The Dominion Post's Tom Pullar Strecker has obtained submissions by RIANZ on the copyright infringement review under the Official Information Act. It makes for interesting reading. Full story here.
"... The Recording Industry Association of New Zealand (Rianz), which represents major record labels, said that between October and April 26 it ordered internet providers send 2766 infringement notices to people it believed it had caught pirating music, including tracks from Lady Gaga and Rihanna.
It wants to increase that to 5000 notices a month, but said the fees it had to pay internet providers for on-sending the notices would first need to be cut from $25 to $2 or less...

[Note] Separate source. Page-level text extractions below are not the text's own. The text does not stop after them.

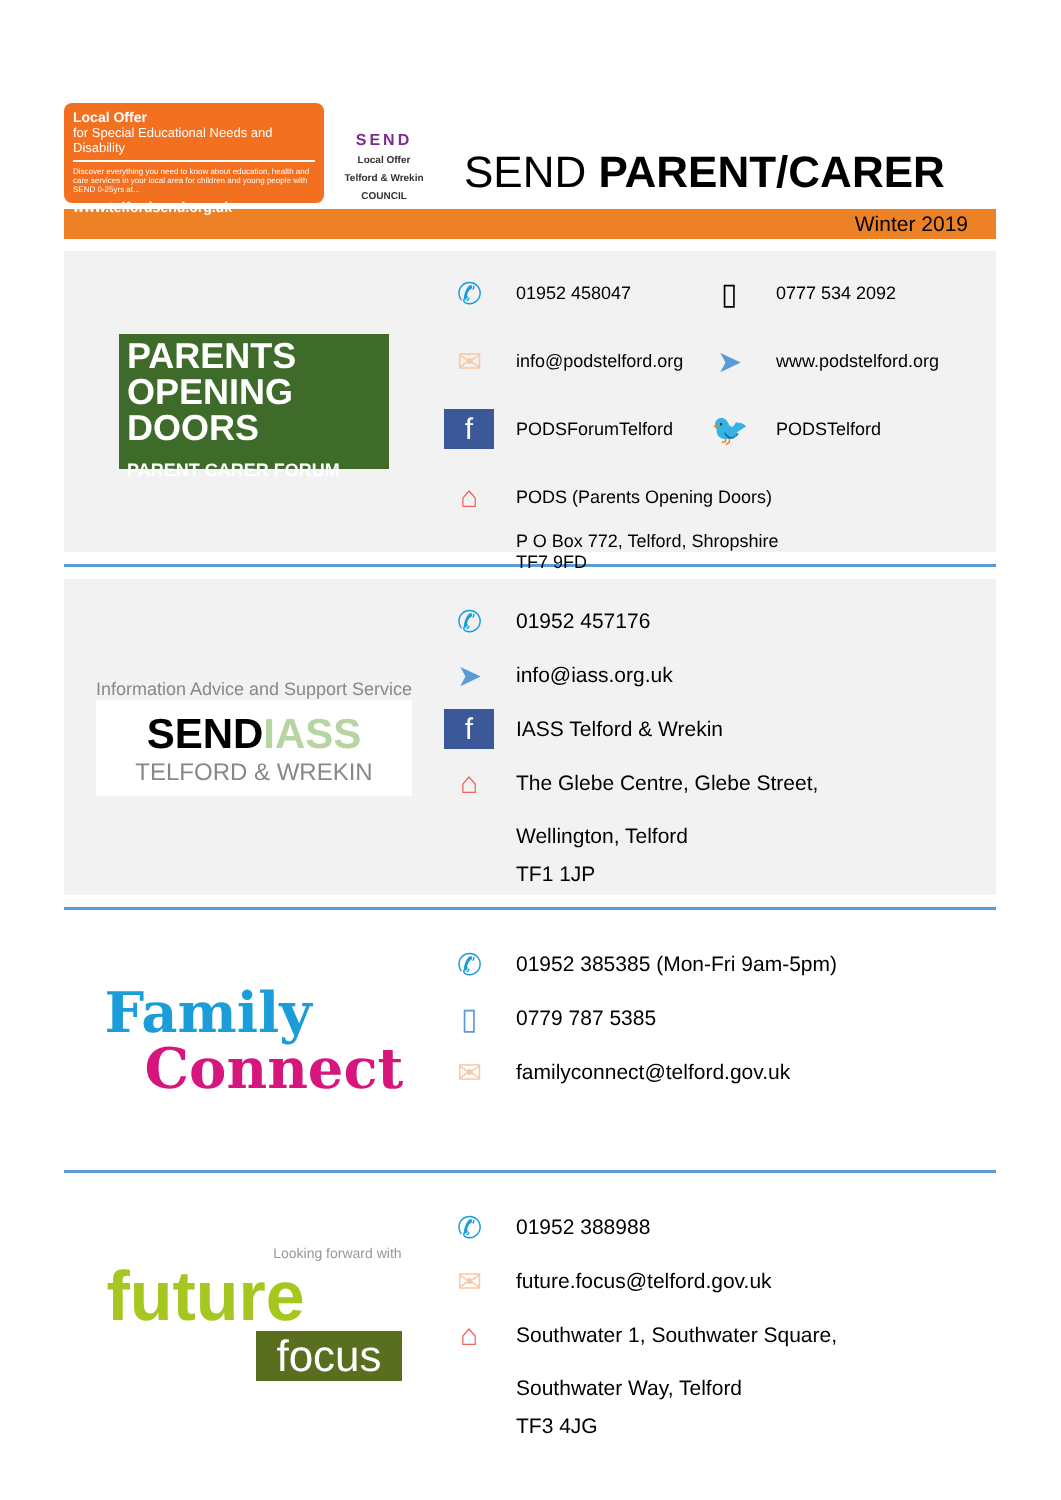Local Offer
for Special Educational Needs and Disability
Discover everything you need to know about education, health and care services in your local area for children and young people with SEND 0-25yrs at...
www.telfordsend.org.uk
SEND
Local Offer
Telford & Wrekin COUNCIL
SEND PARENT/CARER
Winter 2019
PARENTS
OPENING
DOORS
PARENT CARER FORUM
✆ 01952 458047
▯ 0777 534 2092
✉ info@podstelford.org
➤ www.podstelford.org
f PODSForumTelford
🐦 PODSTelford
⌂ PODS (Parents Opening Doors)
P O Box 772, Telford, Shropshire
TF7 9FD
Information Advice and Support Service
SEND IASS
TELFORD & WREKIN
✆ 01952 457176
➤ info@iass.org.uk
f IASS Telford & Wrekin
⌂ The Glebe Centre, Glebe Street,
Wellington, Telford
TF1 1JP
Family
Connect
✆ 01952 385385 (Mon-Fri 9am-5pm)
▯ 0779 787 5385
✉ familyconnect@telford.gov.uk
Looking forward with
future
focus
✆ 01952 388988
✉ future.focus@telford.gov.uk
⌂ Southwater 1, Southwater Square,
Southwater Way, Telford
TF3 4JG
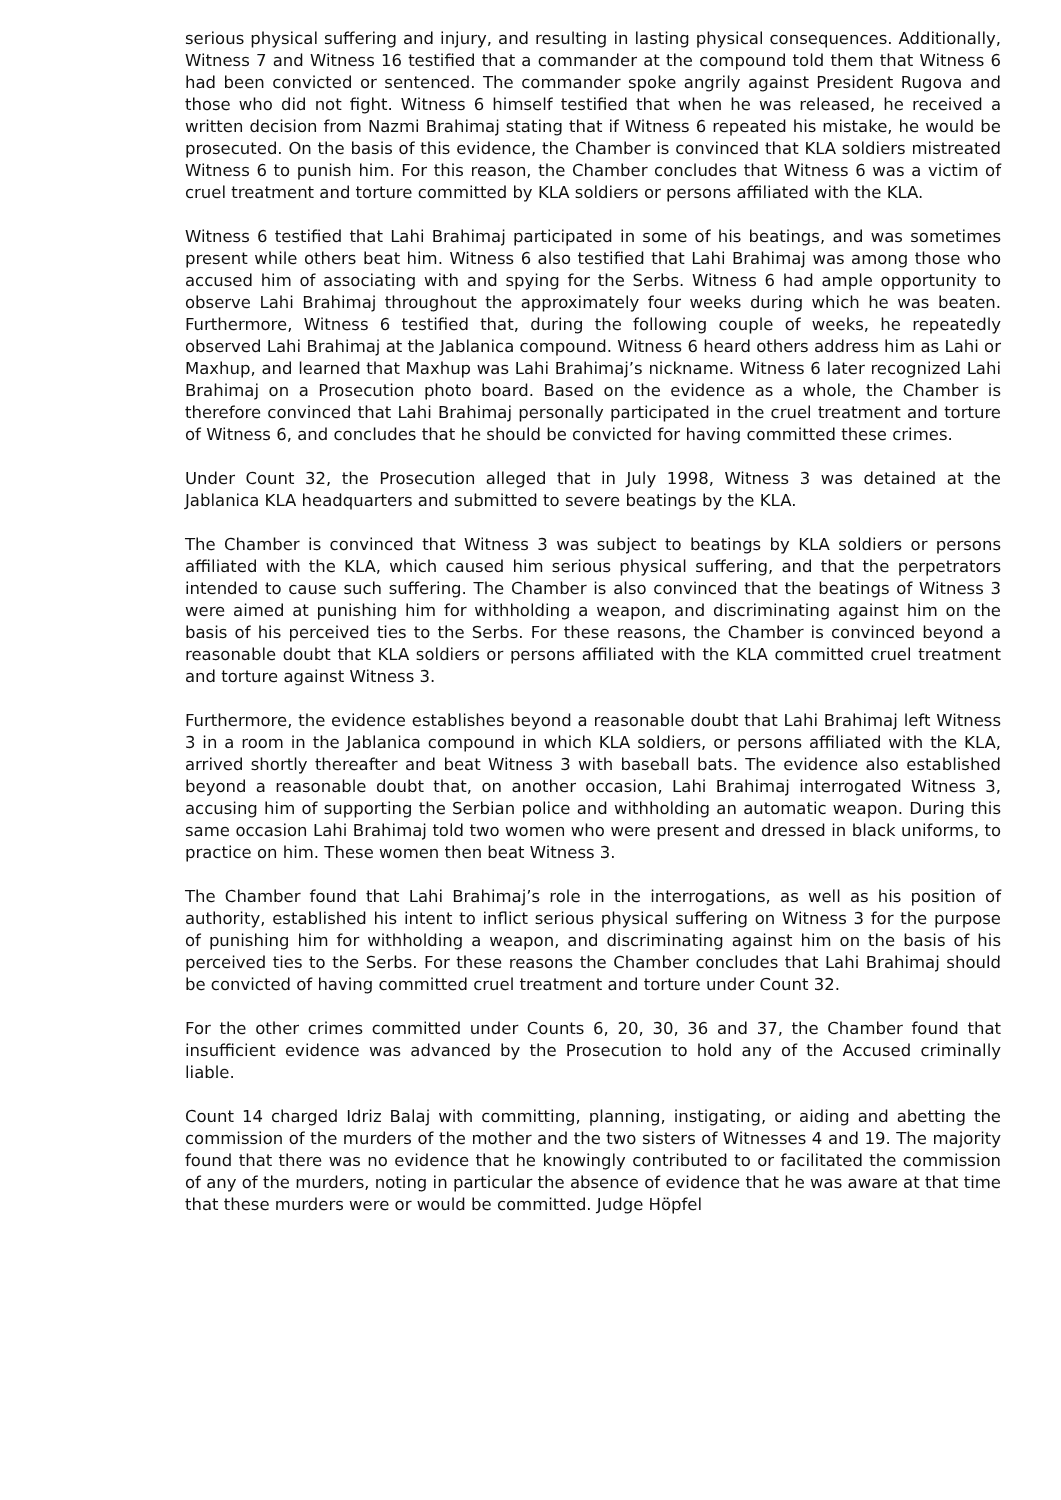serious physical suffering and injury, and resulting in lasting physical consequences. Additionally, Witness 7 and Witness 16 testified that a commander at the compound told them that Witness 6 had been convicted or sentenced. The commander spoke angrily against President Rugova and those who did not fight. Witness 6 himself testified that when he was released, he received a written decision from Nazmi Brahimaj stating that if Witness 6 repeated his mistake, he would be prosecuted. On the basis of this evidence, the Chamber is convinced that KLA soldiers mistreated Witness 6 to punish him. For this reason, the Chamber concludes that Witness 6 was a victim of cruel treatment and torture committed by KLA soldiers or persons affiliated with the KLA.
Witness 6 testified that Lahi Brahimaj participated in some of his beatings, and was sometimes present while others beat him. Witness 6 also testified that Lahi Brahimaj was among those who accused him of associating with and spying for the Serbs. Witness 6 had ample opportunity to observe Lahi Brahimaj throughout the approximately four weeks during which he was beaten. Furthermore, Witness 6 testified that, during the following couple of weeks, he repeatedly observed Lahi Brahimaj at the Jablanica compound. Witness 6 heard others address him as Lahi or Maxhup, and learned that Maxhup was Lahi Brahimaj’s nickname. Witness 6 later recognized Lahi Brahimaj on a Prosecution photo board. Based on the evidence as a whole, the Chamber is therefore convinced that Lahi Brahimaj personally participated in the cruel treatment and torture of Witness 6, and concludes that he should be convicted for having committed these crimes.
Under Count 32, the Prosecution alleged that in July 1998, Witness 3 was detained at the Jablanica KLA headquarters and submitted to severe beatings by the KLA.
The Chamber is convinced that Witness 3 was subject to beatings by KLA soldiers or persons affiliated with the KLA, which caused him serious physical suffering, and that the perpetrators intended to cause such suffering. The Chamber is also convinced that the beatings of Witness 3 were aimed at punishing him for withholding a weapon, and discriminating against him on the basis of his perceived ties to the Serbs. For these reasons, the Chamber is convinced beyond a reasonable doubt that KLA soldiers or persons affiliated with the KLA committed cruel treatment and torture against Witness 3.
Furthermore, the evidence establishes beyond a reasonable doubt that Lahi Brahimaj left Witness 3 in a room in the Jablanica compound in which KLA soldiers, or persons affiliated with the KLA, arrived shortly thereafter and beat Witness 3 with baseball bats. The evidence also established beyond a reasonable doubt that, on another occasion, Lahi Brahimaj interrogated Witness 3, accusing him of supporting the Serbian police and withholding an automatic weapon. During this same occasion Lahi Brahimaj told two women who were present and dressed in black uniforms, to practice on him. These women then beat Witness 3.
The Chamber found that Lahi Brahimaj’s role in the interrogations, as well as his position of authority, established his intent to inflict serious physical suffering on Witness 3 for the purpose of punishing him for withholding a weapon, and discriminating against him on the basis of his perceived ties to the Serbs. For these reasons the Chamber concludes that Lahi Brahimaj should be convicted of having committed cruel treatment and torture under Count 32.
For the other crimes committed under Counts 6, 20, 30, 36 and 37, the Chamber found that insufficient evidence was advanced by the Prosecution to hold any of the Accused criminally liable.
Count 14 charged Idriz Balaj with committing, planning, instigating, or aiding and abetting the commission of the murders of the mother and the two sisters of Witnesses 4 and 19. The majority found that there was no evidence that he knowingly contributed to or facilitated the commission of any of the murders, noting in particular the absence of evidence that he was aware at that time that these murders were or would be committed. Judge Höpfel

...Rianz said overall use of peer-to-peer file sharing (P2P) services had fallen 18 per cent since Skynet, but it estimated that despite the "dent in piracy", New Zealanders were still big cheats.
....The information was contained in submissions made to the Economic Development Ministry, which is reviewing the fees right holders must pay for infringement notices, and were released under the Official Information Act.
....The submissions showed Telecom, TelstraClear and Vodafone each had one customer who had received a final "third strike" enforcement notice, which meant Rianz could have brought them in front of the Copyright Tribunal.
But all three enforcement notices have lapsed without Rianz taking action, meaning those internet users would be back on a clean sheet of "no strikes".
Rianz won't comment on why it hasn't taken action on those three offenders.
InternetNZ chief executive Vikram Kumar said he was pleased Rianz had resisted pulling the trigger. "We don't want to see anyone fined." But he disagreed with rights holders' approach to piracy. "Make material available in time, in the way people want it, and most of the problem will disappear," he said.
Rianz said there were now six music download stores and four "all you can eat" streaming music services operating in New Zealand, with another four streaming services planning to launch in the near future. Many had been encouraged to launch because of the crackdown on piracy, it said.
Fifty-eight of its 2766 infringement notices had been challenged by internet users, but it had adjudged only two of those challenges "valid".